**About this exercise**
Reproduce in full, word for word, the text below about fitting Angular Material form fields inside a toolbar.

**Text**
I'm trying to create a toolbar using Material's mat-toolbar with an input and select inside of it. For both, I am using Material's provided components (mat-input and mat-select respectively) inside of mat-form-fields as advised. My code looks like this:
<mat-toolbar>
<mat-form-field appearance="outline">
<mat-icon matPrefix>search</mat-icon>
<input type="search" matInput placeholder="Search" />
</mat-form-field>
<mat-form-field appearance="outline">
<mat-select [(value)]="omitted">
<mat-option *ngFor="let omitted of omitted" [value]="omitted.slug">
{{ omitted.name }}
</mat-option>
</mat-select>
</mat-form-field>
</mat-toolbar>
At the moment, the input and select are too tall to completely fit in the toolbar. I am trying to style them to make them fit (by reducing height, padding, margin, etc.). However, Angular adds elements between mat-form-field and the contained elements. I am unable to style those elements from the component's Sass because of view encapsulation. So, even if I style everything immediately present in my template, the generated elements have heights, margins, and paddings that force the observed element to be outside of the toolbar.

**Source information**
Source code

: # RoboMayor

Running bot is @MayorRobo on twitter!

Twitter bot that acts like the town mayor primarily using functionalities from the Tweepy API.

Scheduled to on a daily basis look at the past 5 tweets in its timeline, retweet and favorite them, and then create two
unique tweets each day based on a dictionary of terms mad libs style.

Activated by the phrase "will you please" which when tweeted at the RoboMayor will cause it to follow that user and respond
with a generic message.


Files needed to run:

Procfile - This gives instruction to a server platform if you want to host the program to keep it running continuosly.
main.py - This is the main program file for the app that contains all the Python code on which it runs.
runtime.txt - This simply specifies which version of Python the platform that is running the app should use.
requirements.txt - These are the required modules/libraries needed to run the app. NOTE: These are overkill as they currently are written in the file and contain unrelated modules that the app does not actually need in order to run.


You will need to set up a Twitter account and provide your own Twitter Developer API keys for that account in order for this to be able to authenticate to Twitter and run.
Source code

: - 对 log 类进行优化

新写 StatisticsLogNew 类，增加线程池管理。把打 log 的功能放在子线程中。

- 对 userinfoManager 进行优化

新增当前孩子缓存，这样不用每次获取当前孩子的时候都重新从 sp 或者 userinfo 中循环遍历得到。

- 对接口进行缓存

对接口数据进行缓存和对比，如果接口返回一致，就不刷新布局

**Task solution**
I'm trying to create a toolbar using Material's mat-toolbar with an input and select inside of it. For both, I am using Material's provided components (mat-input and mat-select respectively) inside of mat-form-fields as advised. My code looks like this:
<mat-toolbar>
<mat-form-field appearance="outline">
<mat-icon matPrefix>search</mat-icon>
<input type="search" matInput placeholder="Search" />
</mat-form-field>
<mat-form-field appearance="outline">
<mat-select [(value)]="omitted">
<mat-option *ngFor="let omitted of omitted" [value]="omitted.slug">
{{ omitted.name }}
</mat-option>
</mat-select>
</mat-form-field>
</mat-toolbar>
At the moment, the input and select are too tall to completely fit in the toolbar. I am trying to style them to make them fit (by reducing height, padding, margin, etc.). However, Angular adds elements between mat-form-field and the contained elements. I am unable to style those elements from the component's Sass because of view encapsulation. So, even if I style everything immediately present in my template, the generated elements have heights, margins, and paddings that force the observed element to be outside of the toolbar.